§ Consegna: Riproduci per intero il brano fornito sul calcio dilettantistico, senza cambiare nulla.

§ Brano fornito:
◇ ◇ ◇
Quando ho chiuso con il calcio giocato, nel 2016 dopo le ultime quattro stagioni giocate con la maglia del Lezzeno, avevo pensato di rimanere in questo sport con un altro ruolo. Ma devo dire che non è mai scoccata davvero la scintilla giusta per poter iniziare ad allenare. Per fare una cosa bisogna esserne convinti, altrimenti meglio lasciar perdere e dedicarsi ad altro. E poi ho sempre pensato che nel calcio prima dell’allenatore vengono i giocatori: se quelli non sono bravi, non vinci. Oggi mi limito a dare semplicemente una mano all’allenatore dei ragazzini del 2010 della Bellagina, dove peraltro gioca mio figlio.

Com’è cambiato il calcio dilettanti negli ultimi anni rispetto a quello che hai vissuto tu da protagonista?
◇ ◇ ◇
§ Dati esercizio:

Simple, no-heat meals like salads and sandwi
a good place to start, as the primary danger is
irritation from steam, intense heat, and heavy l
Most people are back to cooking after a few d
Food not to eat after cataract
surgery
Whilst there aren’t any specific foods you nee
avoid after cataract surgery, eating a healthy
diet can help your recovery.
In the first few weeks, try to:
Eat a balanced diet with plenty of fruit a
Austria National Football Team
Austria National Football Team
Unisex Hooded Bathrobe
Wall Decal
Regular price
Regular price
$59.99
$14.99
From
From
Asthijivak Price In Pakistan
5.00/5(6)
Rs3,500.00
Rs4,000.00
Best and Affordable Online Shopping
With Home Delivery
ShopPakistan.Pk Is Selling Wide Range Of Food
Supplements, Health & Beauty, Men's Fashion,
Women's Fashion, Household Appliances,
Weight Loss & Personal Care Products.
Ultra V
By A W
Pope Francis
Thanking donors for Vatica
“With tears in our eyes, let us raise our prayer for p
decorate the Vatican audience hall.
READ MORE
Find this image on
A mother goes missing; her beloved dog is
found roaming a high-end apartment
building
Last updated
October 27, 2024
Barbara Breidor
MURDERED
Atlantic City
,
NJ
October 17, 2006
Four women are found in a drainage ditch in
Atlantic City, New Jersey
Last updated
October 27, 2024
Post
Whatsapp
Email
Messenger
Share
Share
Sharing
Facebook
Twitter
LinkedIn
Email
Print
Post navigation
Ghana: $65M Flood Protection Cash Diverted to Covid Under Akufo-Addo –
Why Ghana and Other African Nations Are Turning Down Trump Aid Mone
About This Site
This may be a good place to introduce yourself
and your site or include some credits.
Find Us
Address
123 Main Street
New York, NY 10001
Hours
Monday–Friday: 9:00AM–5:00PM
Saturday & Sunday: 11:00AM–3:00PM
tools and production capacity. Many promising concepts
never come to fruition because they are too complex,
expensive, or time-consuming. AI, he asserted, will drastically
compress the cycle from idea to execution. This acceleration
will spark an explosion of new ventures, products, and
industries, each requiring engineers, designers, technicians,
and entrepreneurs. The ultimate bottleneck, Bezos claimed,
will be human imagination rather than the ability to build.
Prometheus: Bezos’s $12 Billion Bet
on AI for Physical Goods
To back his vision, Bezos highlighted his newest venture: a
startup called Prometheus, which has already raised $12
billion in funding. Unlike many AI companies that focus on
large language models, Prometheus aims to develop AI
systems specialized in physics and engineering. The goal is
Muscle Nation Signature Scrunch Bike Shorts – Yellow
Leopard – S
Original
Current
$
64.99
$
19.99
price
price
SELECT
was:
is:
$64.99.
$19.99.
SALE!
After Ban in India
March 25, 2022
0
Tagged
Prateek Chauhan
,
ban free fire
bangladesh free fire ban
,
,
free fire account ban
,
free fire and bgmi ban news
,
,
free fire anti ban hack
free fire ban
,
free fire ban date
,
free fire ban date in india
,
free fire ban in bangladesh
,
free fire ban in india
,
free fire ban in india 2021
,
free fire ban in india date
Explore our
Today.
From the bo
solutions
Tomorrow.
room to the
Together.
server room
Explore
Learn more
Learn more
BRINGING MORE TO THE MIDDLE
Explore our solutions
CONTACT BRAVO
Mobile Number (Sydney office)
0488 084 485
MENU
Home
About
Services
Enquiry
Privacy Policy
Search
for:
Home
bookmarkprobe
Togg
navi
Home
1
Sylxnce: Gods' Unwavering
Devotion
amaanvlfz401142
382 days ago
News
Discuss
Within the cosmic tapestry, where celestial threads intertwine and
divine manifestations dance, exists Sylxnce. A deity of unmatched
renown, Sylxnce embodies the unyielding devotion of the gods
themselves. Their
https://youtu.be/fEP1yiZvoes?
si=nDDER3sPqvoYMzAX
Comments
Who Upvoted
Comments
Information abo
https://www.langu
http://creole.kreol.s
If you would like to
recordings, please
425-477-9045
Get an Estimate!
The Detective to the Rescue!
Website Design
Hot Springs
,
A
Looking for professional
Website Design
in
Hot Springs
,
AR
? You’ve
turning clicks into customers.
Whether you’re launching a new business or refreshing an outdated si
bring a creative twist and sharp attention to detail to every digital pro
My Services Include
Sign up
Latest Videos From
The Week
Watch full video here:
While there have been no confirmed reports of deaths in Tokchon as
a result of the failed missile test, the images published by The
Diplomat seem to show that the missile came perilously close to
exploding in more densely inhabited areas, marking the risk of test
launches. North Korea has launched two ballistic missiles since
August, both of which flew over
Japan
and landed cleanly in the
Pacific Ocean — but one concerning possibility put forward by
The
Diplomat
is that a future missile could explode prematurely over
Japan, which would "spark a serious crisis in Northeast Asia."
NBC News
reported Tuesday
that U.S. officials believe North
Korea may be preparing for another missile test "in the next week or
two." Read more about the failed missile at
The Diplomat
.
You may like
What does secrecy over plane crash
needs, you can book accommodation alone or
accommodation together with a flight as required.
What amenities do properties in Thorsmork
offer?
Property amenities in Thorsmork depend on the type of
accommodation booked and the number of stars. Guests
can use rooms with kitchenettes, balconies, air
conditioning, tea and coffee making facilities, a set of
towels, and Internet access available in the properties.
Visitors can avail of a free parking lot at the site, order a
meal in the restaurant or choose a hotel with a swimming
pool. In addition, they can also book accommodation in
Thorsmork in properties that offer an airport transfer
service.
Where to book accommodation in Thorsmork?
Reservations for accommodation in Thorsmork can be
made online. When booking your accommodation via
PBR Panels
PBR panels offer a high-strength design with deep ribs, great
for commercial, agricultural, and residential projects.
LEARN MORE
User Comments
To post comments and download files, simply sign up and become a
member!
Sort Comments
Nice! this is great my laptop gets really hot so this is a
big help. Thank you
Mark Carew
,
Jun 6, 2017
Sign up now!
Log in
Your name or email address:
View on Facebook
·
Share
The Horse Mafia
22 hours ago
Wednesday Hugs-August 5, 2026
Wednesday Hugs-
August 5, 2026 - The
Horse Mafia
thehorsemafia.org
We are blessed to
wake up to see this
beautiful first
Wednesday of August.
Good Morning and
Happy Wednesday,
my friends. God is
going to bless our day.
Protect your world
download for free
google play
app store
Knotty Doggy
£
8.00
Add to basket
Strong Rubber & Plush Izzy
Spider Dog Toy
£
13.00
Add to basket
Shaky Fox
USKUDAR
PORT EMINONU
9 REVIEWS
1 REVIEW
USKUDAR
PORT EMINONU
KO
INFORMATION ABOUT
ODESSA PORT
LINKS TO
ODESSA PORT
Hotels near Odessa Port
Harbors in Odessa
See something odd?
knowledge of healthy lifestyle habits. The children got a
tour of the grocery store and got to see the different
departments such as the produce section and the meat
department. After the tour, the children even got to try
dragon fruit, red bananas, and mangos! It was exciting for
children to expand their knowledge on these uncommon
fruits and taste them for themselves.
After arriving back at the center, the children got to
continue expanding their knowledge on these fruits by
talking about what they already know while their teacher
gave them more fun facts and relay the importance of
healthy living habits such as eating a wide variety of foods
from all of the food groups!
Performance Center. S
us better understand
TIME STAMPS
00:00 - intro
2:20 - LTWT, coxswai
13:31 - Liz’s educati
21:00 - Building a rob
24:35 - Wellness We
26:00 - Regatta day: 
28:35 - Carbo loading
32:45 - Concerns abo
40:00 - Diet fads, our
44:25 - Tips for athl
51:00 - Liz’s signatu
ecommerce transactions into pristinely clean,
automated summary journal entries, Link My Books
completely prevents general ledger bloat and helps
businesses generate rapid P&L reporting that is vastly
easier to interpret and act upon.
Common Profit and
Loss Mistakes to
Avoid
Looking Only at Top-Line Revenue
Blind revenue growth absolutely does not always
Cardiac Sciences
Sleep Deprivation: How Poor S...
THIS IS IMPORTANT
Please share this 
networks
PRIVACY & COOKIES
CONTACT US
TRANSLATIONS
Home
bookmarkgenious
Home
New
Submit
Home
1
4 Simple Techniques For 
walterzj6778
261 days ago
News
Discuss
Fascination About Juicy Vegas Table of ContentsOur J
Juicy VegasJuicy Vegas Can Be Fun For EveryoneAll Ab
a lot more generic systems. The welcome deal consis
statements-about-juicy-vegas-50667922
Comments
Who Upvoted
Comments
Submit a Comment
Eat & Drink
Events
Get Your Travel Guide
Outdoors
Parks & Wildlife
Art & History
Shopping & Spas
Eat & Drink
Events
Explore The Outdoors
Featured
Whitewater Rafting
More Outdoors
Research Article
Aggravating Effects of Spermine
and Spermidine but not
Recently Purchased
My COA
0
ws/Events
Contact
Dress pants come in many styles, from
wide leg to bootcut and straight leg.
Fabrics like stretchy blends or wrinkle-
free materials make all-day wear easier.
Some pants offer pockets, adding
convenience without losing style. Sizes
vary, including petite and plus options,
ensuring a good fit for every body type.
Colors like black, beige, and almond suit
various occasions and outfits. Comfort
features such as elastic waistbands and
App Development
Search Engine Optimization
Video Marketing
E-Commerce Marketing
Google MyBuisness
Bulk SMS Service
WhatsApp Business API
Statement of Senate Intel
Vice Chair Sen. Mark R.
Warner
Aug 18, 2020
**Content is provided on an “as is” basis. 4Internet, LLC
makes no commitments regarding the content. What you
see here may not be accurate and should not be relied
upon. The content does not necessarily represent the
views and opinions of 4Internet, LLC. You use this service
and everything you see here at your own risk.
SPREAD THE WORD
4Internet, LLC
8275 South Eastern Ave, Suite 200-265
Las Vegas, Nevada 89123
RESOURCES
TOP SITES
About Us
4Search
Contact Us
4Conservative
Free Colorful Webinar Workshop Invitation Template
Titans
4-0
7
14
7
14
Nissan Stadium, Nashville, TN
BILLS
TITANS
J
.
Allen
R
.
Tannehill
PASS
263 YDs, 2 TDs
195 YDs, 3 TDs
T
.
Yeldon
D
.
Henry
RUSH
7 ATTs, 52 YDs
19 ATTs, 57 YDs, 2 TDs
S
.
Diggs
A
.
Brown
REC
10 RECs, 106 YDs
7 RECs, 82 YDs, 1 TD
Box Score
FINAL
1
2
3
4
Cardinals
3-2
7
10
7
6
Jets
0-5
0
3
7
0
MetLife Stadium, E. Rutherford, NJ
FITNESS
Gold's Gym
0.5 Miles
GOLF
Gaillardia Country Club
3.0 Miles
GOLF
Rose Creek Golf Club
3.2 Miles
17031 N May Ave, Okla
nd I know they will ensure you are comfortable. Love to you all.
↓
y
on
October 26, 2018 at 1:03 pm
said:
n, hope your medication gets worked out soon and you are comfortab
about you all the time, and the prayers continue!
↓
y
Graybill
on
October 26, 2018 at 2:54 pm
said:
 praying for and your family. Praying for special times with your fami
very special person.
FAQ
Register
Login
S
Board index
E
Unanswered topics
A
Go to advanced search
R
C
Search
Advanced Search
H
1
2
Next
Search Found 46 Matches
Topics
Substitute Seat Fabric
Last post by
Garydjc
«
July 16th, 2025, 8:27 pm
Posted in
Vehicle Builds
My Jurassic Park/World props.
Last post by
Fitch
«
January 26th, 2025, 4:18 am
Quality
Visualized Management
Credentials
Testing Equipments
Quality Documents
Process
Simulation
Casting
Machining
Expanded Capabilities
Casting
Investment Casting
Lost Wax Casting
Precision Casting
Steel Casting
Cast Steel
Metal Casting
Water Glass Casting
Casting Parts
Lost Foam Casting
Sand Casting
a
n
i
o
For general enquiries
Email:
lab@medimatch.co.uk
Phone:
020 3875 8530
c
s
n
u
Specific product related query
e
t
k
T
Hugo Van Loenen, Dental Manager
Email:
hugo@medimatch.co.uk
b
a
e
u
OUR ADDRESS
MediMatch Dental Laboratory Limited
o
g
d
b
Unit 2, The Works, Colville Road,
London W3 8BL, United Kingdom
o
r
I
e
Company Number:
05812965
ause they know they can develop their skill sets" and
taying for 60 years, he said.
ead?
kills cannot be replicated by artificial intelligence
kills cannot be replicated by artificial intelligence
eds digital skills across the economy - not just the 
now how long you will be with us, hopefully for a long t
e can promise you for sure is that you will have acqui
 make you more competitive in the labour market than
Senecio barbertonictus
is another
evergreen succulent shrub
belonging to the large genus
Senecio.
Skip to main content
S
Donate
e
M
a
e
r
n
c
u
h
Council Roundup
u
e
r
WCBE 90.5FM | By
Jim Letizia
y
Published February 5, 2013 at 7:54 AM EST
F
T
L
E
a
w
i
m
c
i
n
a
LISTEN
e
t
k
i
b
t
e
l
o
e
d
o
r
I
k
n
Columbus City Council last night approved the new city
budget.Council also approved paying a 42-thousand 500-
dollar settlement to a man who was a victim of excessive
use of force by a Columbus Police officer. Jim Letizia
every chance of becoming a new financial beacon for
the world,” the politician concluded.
◇ ◇ ◇
§ Risultato:
Quando ho chiuso con il calcio giocato, nel 2016 dopo le ultime quattro stagioni giocate con la maglia del Lezzeno, avevo pensato di rimanere in questo sport con un altro ruolo. Ma devo dire che non è mai scoccata davvero la scintilla giusta per poter iniziare ad allenare. Per fare una cosa bisogna esserne convinti, altrimenti meglio lasciar perdere e dedicarsi ad altro. E poi ho sempre pensato che nel calcio prima dell’allenatore vengono i giocatori: se quelli non sono bravi, non vinci. Oggi mi limito a dare semplicemente una mano all’allenatore dei ragazzini del 2010 della Bellagina, dove peraltro gioca mio figlio.

Com’è cambiato il calcio dilettanti negli ultimi anni rispetto a quello che hai vissuto tu da protagonista?